Client: Asia Patient Action Groups

WSA’s experience with empowering patient voice translated well to South-East Asia, where Wendy Sugarman along with Helen Garforth of Just Ideas facilitated three days of sessions aimed at those working with patients and to empower patients themselves.

Women holding paper cut-outs.

The patients came from Patient Action Groups from nine different countries to network and share their experience, as well as learn how to share their stories to advocate for better patient-experience outcomes for all people living with rare diseases, multiple sclerosis and diabetes.

The sessions focused on ‘Finding and Using Your Voice’: they were designed to support participants to share their experience and develop their confidence in this.

We created a ‘museum of lived experience’ as part of the session, and people shared honestly and passionately about the challenges they face.

Working together, the group looked at techniques to address the challenges and how they can share their story to affect change.

A letter from Bangkok

Shambhavi (Shamy) Ravishankar, one of our participants on the Bangkok training programme, wrote the following:

My name is Shamy and I have Alagille Syndrome. As a rare-disease patient, attending this training programme was such an immense learning!

The training programme was a wonderful experience where both the meeting of the minds and of the hearts took place. We laughed, we cried, and we shared in each other’s experiences as patients, as parents and as rare-disease advocates.

As we went through the training, not only did we gain skills in successfully running or working for our rare-disease organisations, we also learnt to find our voices. And how to use our voices effectively to fight for the rights and dignity of the rare-disease families in our countries.

Shamy Ravishankar talking into microphone

We learnt the power of international and regional cooperation and collaboration! We were separated by language, culture, and countries, but we were united by our shared vision: A world of dignity, respect, and empathy for our rare-disease warriors and families, as well as for sustainability in accessing cures and treatments.
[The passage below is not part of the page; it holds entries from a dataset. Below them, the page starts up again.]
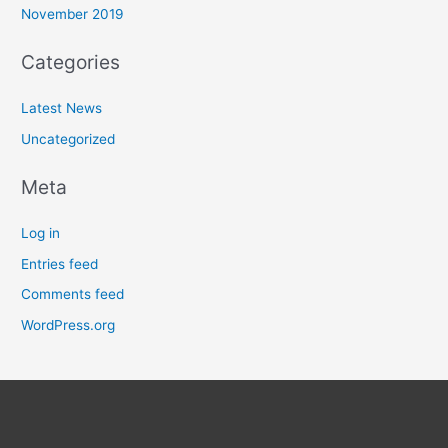
November 2019
Categories
Latest News
Uncategorized
Meta
Log in
Entries feed
Comments feed
WordPress.org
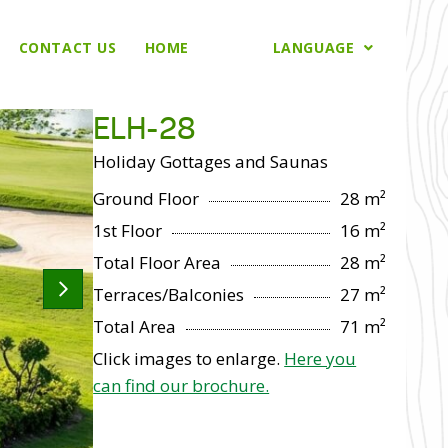
CONTACT US
HOME
LANGUAGE
ELH-28
Holiday Gottages and Saunas
Ground Floor
28 m²
1st Floor
16 m²
Total Floor Area
28 m²
Terraces/Balconies
27 m²
Total Area
71 m²
Click images to enlarge.
Here you
can find our brochure.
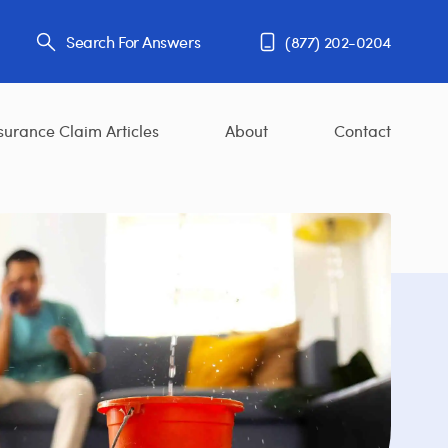
Search For Answers
(877) 202-0204
surance Claim Articles
About
Contact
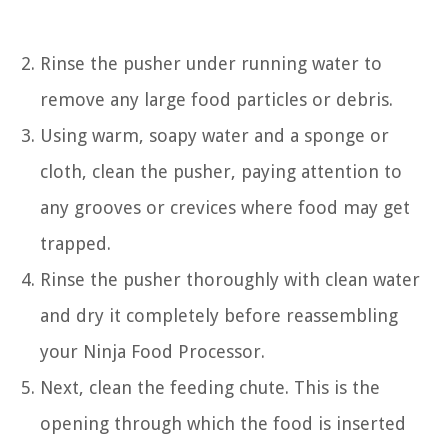
Rinse the pusher under running water to
remove any large food particles or debris.
Using warm, soapy water and a sponge or
cloth, clean the pusher, paying attention to
any grooves or crevices where food may get
trapped.
Rinse the pusher thoroughly with clean water
and dry it completely before reassembling
your Ninja Food Processor.
Next, clean the feeding chute. This is the
opening through which the food is inserted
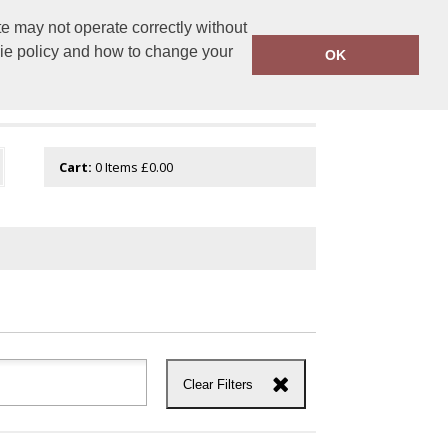
e may not operate correctly without
tembroidery.com
01744 601 402
kie policy and how to change your
OK
Cart:
0
Items
£0.00
Clear Filters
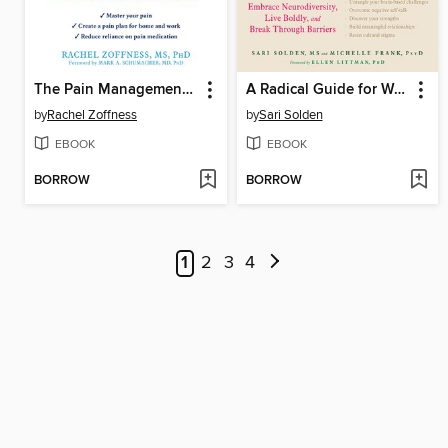
The Pain Management Workbook
A Radical Guide for Women with ADHD
by
Rachel Zoffness
by
Sari Solden
EBOOK
EBOOK
BORROW
BORROW
1
2
3
4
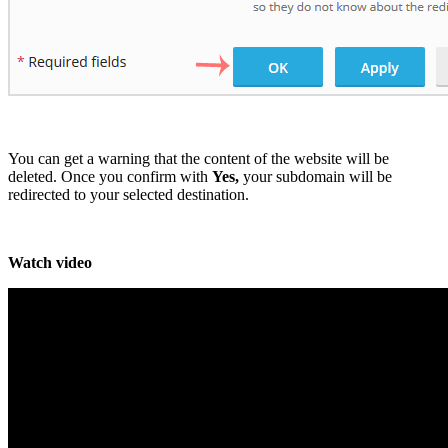
You can get a warning that the content of the website will be
deleted. Once you confirm with
Yes,
your subdomain will be
redirected to your selected destination.
Watch video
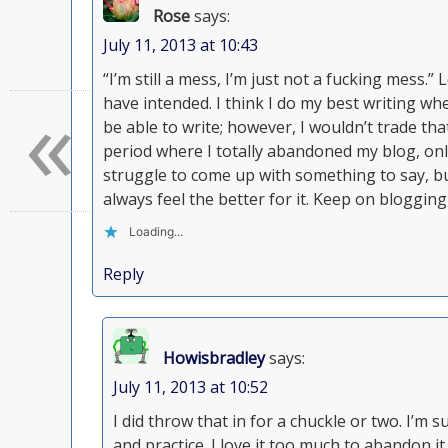
Rose
says:
July 11, 2013 at 10:43
“I’m still a mess, I’m just not a fucking mess.
«
have intended. I think I do my best writing wh
be able to write; however, I wouldn’t trade tha
period where I totally abandoned my blog, only
struggle to come up with something to say, bu
always feel the better for it. Keep on bloggin
Loading...
Reply
Howisbradley
says:
July 11, 2013 at 10:52
I did throw that in for a chuckle or two. I’m sur
and practice. I love it too much to abandon it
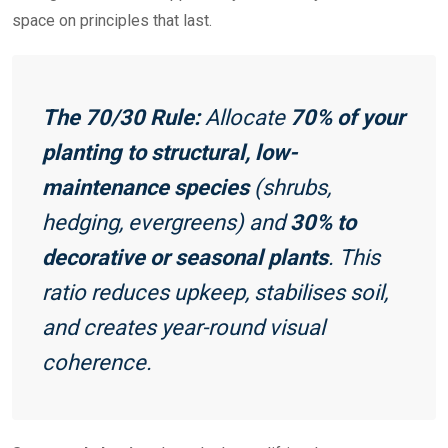
space on principles that last.
The 70/30 Rule:
Allocate
70% of your
planting to structural, low-
maintenance species
(shrubs,
hedging, evergreens) and
30% to
decorative or seasonal plants
. This
ratio reduces upkeep, stabilises soil,
and creates year-round visual
coherence.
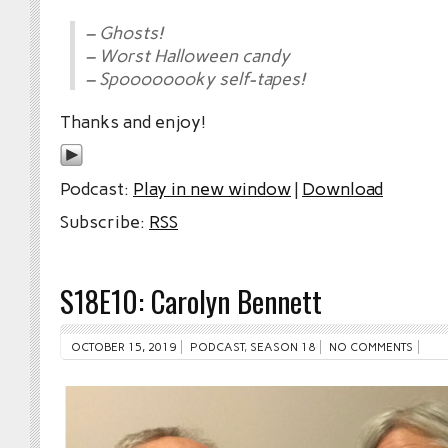
– Ghosts!
– Worst Halloween candy
– Spoooooooky self-tapes!
Thanks and enjoy!
Podcast:
Play in new window
|
Download
Subscribe:
RSS
S18E10: Carolyn Bennett
OCTOBER 15, 2019
PODCAST
,
SEASON 18
NO COMMENTS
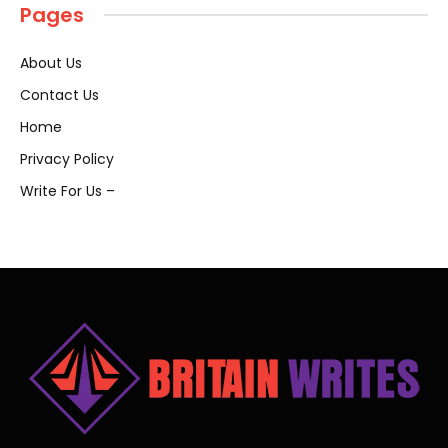
Pages
About Us
Contact Us
Home
Privacy Policy
Write For Us –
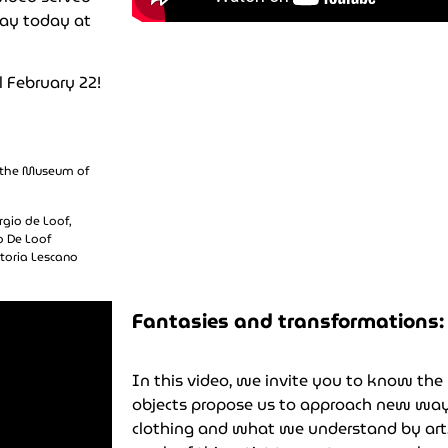
lay today at
l February 22!
t the Museum of
rgio de Loof,
o De Loof
ctoria Lescano
Fantasies and transformations: 
In this video, we invite you to know the 
objects propose us to approach new ways
clothing and what we understand by art.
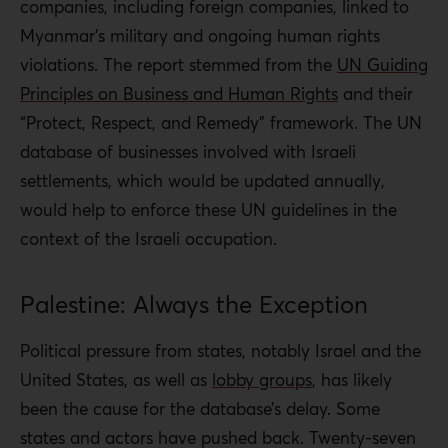
companies, including foreign companies, linked to
Myanmar’s military and ongoing
human rights
violations. The report stemmed from the
UN Guiding
Principles on Business and Human Rights
and their
“Protect, Respect, and Remedy” framework. The UN
database of businesses involved with Israeli
settlements, which would be updated annually,
would help to enforce these UN guidelines in the
context of the Israeli occupation.
Palestine: Always the Exception
Political pressure from states, notably Israel and the
United States, as well as
lobby groups
, has likely
been the cause for the database’s delay.
Some
states and actors have pushed back. Twenty-seven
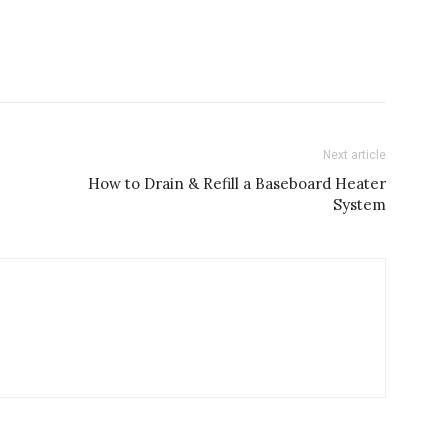
Next article
How to Drain & Refill a Baseboard Heater
System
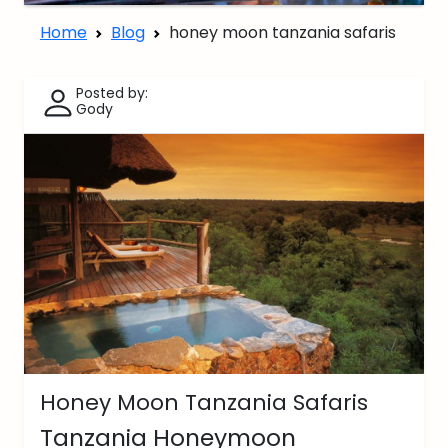
Home
Blog
honey moon tanzania safaris
Posted by:
Gody
Honey Moon Tanzania Safaris
Tanzania Honeymoon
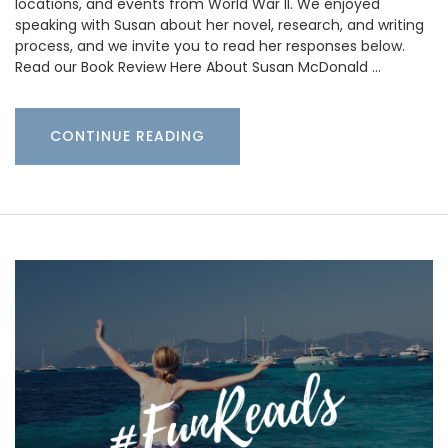
locations, and events from World War II. We enjoyed
speaking with Susan about her novel, research, and writing
process, and we invite you to read her responses below.
Read our Book Review Here About Susan McDonald …
CONTINUE READING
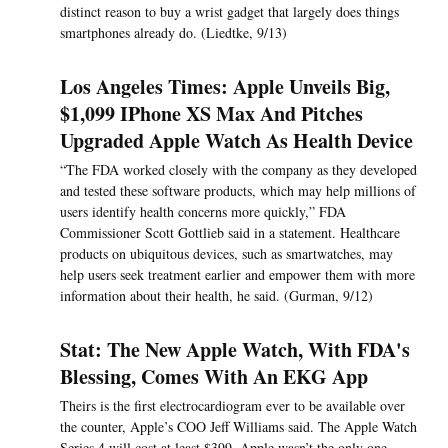
distinct reason to buy a wrist gadget that largely does things
smartphones already do. (Liedtke, 9/13)
Los Angeles Times: Apple Unveils Big,
$1,099 IPhone XS Max And Pitches
Upgraded Apple Watch As Health Device
“The FDA worked closely with the company as they developed
and tested these software products, which may help millions of
users identify health concerns more quickly,” FDA
Commissioner Scott Gottlieb said in a statement. Healthcare
products on ubiquitous devices, such as smartwatches, may
help users seek treatment earlier and empower them with more
information about their health, he said. (Gurman, 9/12)
Stat: The New Apple Watch, With FDA's
Blessing, Comes With An EKG App
Theirs is the first electrocardiogram ever to be available over
the counter, Apple’s COO Jeff Williams said. The Apple Watch
Series 4 will cost at least $399. Apple wasn’t the only one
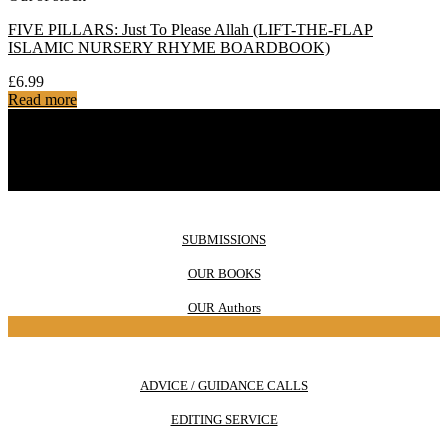
FIVE PILLARS: Just To Please Allah (LIFT-THE-FLAP
ISLAMIC NURSERY RHYME BOARDBOOK)
£
6.99
Read more
SUBMISSIONS
OUR BOOKS
OUR Authors
ADVICE / GUIDANCE CALLS
EDITING SERVICE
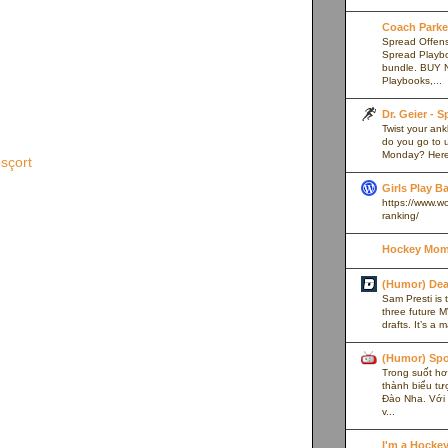
Coach Parker
Spread Offense
Spread Playb
bundle. BUY 
Playbooks,...
Dr. Geier - 
Twist your an
do you go to u
Monday? Here’
sçort
Girls Play B
https://www.w
ranking/
Hockey Mom
(Humor) De
Sam Presti is 
three future M
drafts. It’s a 
(Humor) Spo
Trong suốt hơn
thành biểu tư
Đào Nha. Với l
v...
I'm a Hocke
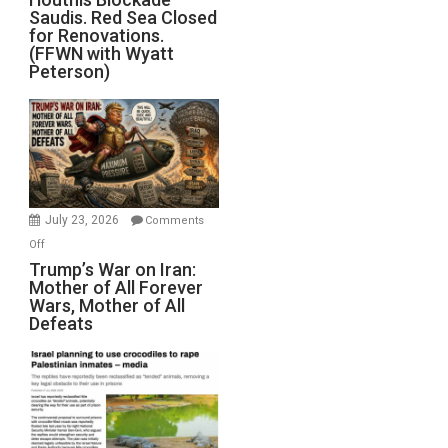
Saudis. Red Sea Closed
Blockade
for Renovations.
Saudis.
(FFWN with Wyatt
Red
Peterson)
Sea
Closed
for
Renovations.
(FFWN
with
Wyatt
July 23, 2026
Comments
Peterson)
on
Off
Trump’s
Trump’s War on Iran:
Mother of All Forever
War
Wars, Mother of All
on
Defeats
Iran:
Mother
of
All
Forever
Wars,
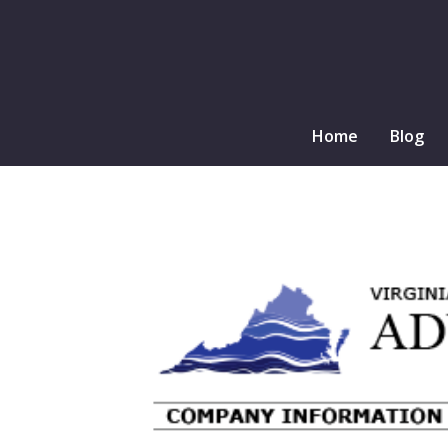
Home
Blog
One of my biggest takeaways personally was to never be afraid to make the ask, from whomever. Whether it is a governmental official, or a potential donor, if you do not ask, they don’t even have the opportunity to consider it.

The manner in which you make the ask is equally important. Using your personal story, and portraying it with positive energy, has an important role in the overall negotiation and persuasion process. Tailoring your message to your audience helps in that endeavour.

The training activities emphasised drawing out our thoughts and ideas, making them more impactful than a lecture. We were made to think and draw on our experiences and innovate ways and means to engage.

It made me feel like the answers are all within us, and that we need only be trained to ask the right questions of ourselves to be able to effectively communicate and interact with all stakeholders in the rare-disease equation. The training gave us the tools to use what we know and have, to make the impact we so desire.